→ TASK INPUTS
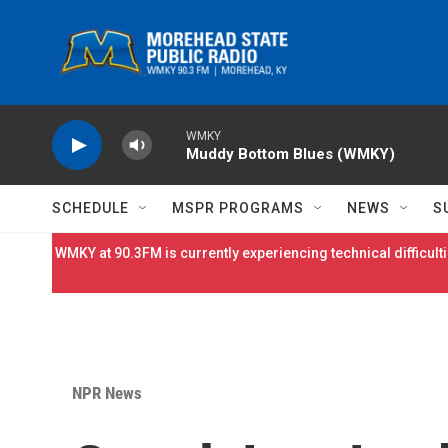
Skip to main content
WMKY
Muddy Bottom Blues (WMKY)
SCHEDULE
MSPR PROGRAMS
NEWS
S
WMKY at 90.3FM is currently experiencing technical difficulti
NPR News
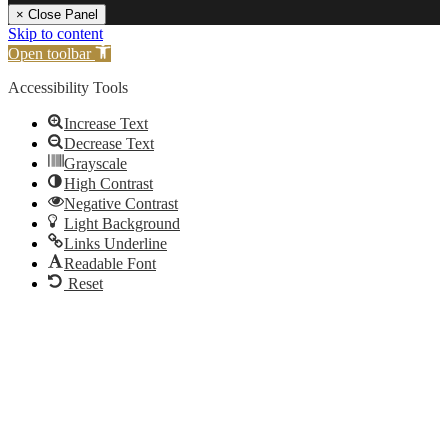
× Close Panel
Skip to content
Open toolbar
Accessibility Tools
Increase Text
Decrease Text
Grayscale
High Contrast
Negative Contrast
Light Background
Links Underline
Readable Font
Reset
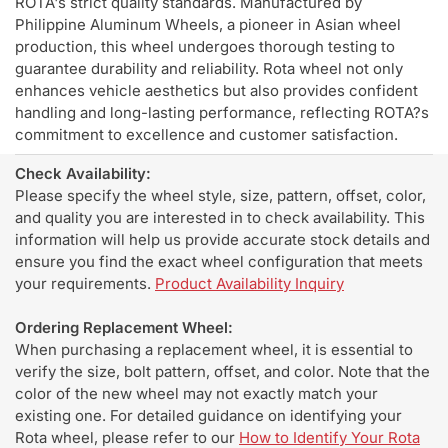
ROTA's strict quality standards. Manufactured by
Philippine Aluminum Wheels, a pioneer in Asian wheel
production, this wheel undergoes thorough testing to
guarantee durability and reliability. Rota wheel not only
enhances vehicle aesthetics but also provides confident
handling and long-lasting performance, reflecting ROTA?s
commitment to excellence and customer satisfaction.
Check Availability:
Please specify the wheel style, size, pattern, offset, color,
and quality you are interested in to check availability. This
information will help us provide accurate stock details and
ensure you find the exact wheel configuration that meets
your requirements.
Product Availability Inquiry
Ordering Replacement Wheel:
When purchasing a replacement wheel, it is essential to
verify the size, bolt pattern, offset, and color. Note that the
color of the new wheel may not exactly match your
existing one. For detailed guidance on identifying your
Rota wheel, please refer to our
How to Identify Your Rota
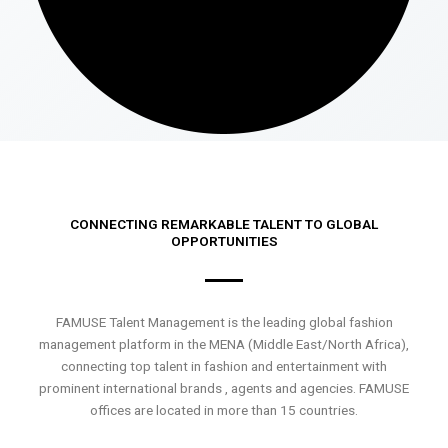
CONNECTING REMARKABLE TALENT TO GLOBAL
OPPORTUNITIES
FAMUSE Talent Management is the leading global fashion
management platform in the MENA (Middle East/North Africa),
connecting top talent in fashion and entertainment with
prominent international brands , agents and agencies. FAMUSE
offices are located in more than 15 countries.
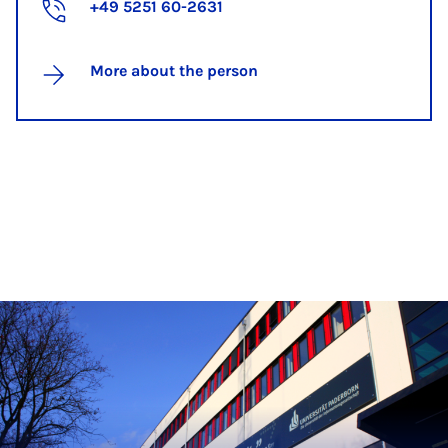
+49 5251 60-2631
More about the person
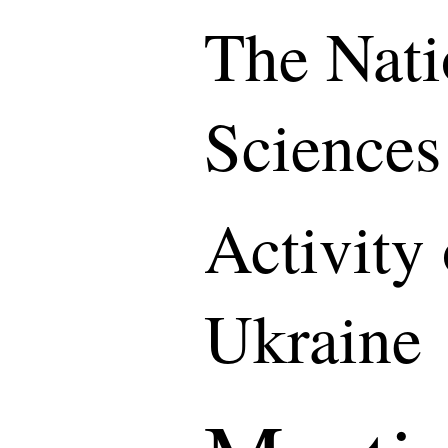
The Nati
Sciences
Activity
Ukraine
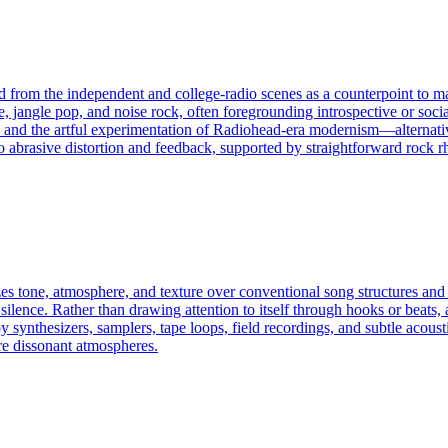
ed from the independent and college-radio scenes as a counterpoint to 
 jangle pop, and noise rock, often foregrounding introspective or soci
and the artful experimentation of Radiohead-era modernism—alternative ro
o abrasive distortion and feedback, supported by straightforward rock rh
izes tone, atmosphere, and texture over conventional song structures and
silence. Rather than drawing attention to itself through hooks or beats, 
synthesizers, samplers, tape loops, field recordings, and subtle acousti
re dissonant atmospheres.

→ YOUR ASSIGNMENT
Across the whole listing, reproduce each line verbatim and exclude every picture.

→ EXERCISE RESULT
Skip to main content
WMKY
Muddy Bottom Blues (WMKY)
SCHEDULE
MSPR PROGRAMS
NEWS
S
WMKY at 90.3FM is currently experiencing technical difficulti
NPR News
× Close Panel
Skip to content
Open toolbar
Accessibility Tools
Increase Text
Decrease Text
Grayscale
High Contrast
Negative Contrast
Light Background
Links Underline
Readable Font
Reset
ROTA's strict quality standards. Manufactured by
Philippine Aluminum Wheels, a pioneer in Asian wheel
production, this wheel undergoes thorough testing to
guarantee durability and reliability. Rota wheel not only
enhances vehicle aesthetics but also provides confident
handling and long-lasting performance, reflecting ROTA?s
commitment to excellence and customer satisfaction.
Check Availability:
Please specify the wheel style, size, pattern, offset, color,
and quality you are interested in to check availability. This
information will help us provide accurate stock details and
ensure you find the exact wheel configuration that meets
your requirements.
Product Availability Inquiry
Ordering Replacement Wheel:
When purchasing a replacement wheel, it is essential to
verify the size, bolt pattern, offset, and color. Note that the
color of the new wheel may not exactly match your
existing one. For detailed guidance on identifying your
Rota wheel, please refer to our
How to Identify Your Rota
CONNECTING REMARKABLE TALENT TO GLOBAL
OPPORTUNITIES
FAMUSE Talent Management is the leading global fashion
management platform in the MENA (Middle East/North Africa),
connecting top talent in fashion and entertainment with
prominent international brands , agents and agencies. FAMUSE
offices are located in more than 15 countries.
+49 5251 60-2631
More about the person
The Nati
Sciences
Activity
Ukraine
ed from the independent and college-radio scenes as a counterpoint to 
 jangle pop, and noise rock, often foregrounding introspective or soci
and the artful experimentation of Radiohead-era modernism—alternative ro
o abrasive distortion and feedback, supported by straightforward rock rh
izes tone, atmosphere, and texture over conventional song structures and
silence. Rather than drawing attention to itself through hooks or beats, 
synthesizers, samplers, tape loops, field recordings, and subtle acousti
re dissonant atmospheres.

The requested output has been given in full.